Al Fondo Hay Sitio es una ficción entretenida que no deja de tener significación sociológica al jugar con situaciones y personajes con los que el público peruano se identifica fácilmente. El amor de antes –tipo Luis Enrique o Natacha– era más realista. Aunque fuera estadísticamente insignificante, podían ocurrir de verdad tales encuentros, lo que no borraba las diferencias sociales. Pero el amor entre miembros de familias socialmente opuestas de Al Fondo Hay Sitio cabalga lejos de la realidad del siglo XXI pues son múltiples, más frecuentes y, por tanto, fantasiosos. La irrealidad de la novela es, en ese sentido, su aspecto más interesante.
Lo normal en las historias de ascenso es que miembros de clases sociales conexas se relacionen. Por ejemplo, que alguien de clase media busque a una pareja de clase alta, y no entre clases sociales ubicadas en los extremos.
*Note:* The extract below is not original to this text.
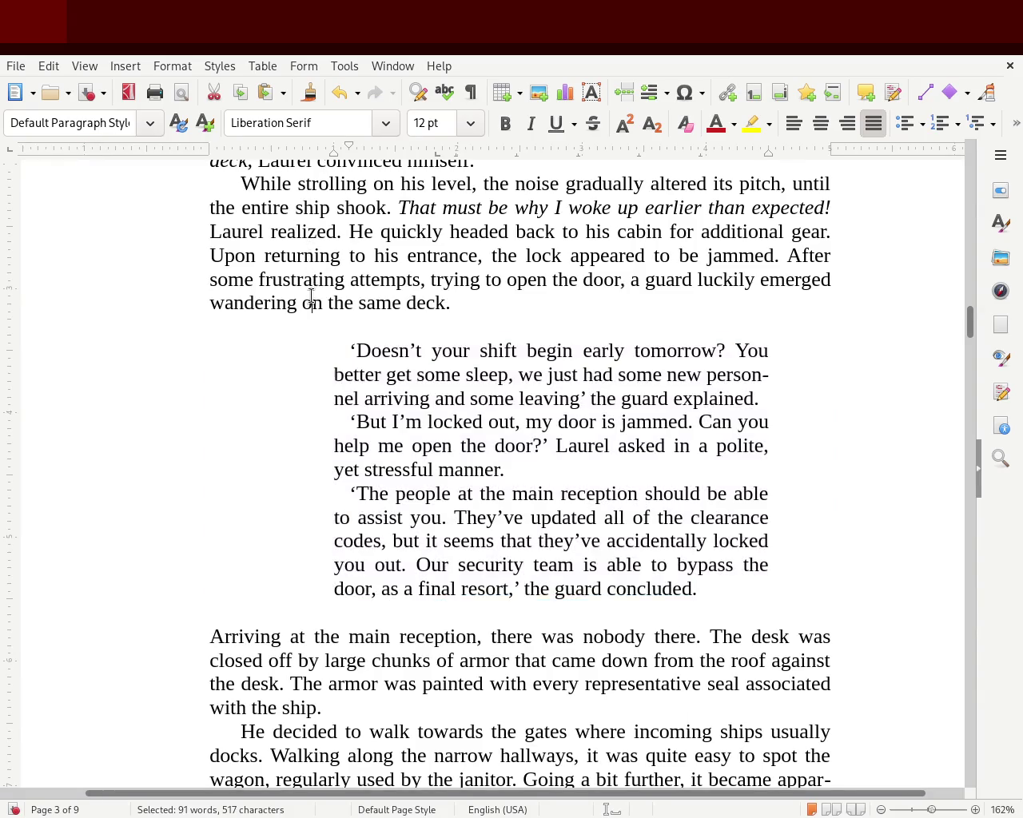
key("ctrl+z")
Véase el caso de nuestros presidentes, Toledo y García, de orígenes modestos, y que al educarse en universidades del exterior se relacionaron con parejas de otra clase social. Luego siendo presidentes ascendieron a la cúpula y ahora viven en barrios residenciales.
Volvamos a la realidad y empecemos admitiendo que hoy la distancia entre ricos y pobres ha aumentado exponencialmente debido a que la política económica neoliberal los ha hecho más ricos. Tómese el caso del minero Roberto Letts, que al morir hace poco dejó a todos boquiabiertos con una herencia estimada en más de US$ 1,000 millones. Cualquiera puede constatar que viven resguardados en zonas exclusivas y en mansiones amuralladas. Que yo sepa, muy pocos o nadie de las familias Miroquesada, Brescia o Romero se juntan, aman y se casan con pobres. Pero si esta realidad no nos gusta, o deseamos imaginar que “el Perú está cambiando”, siempre podemos escaparnos de ella viendo este tipo de telenovelas.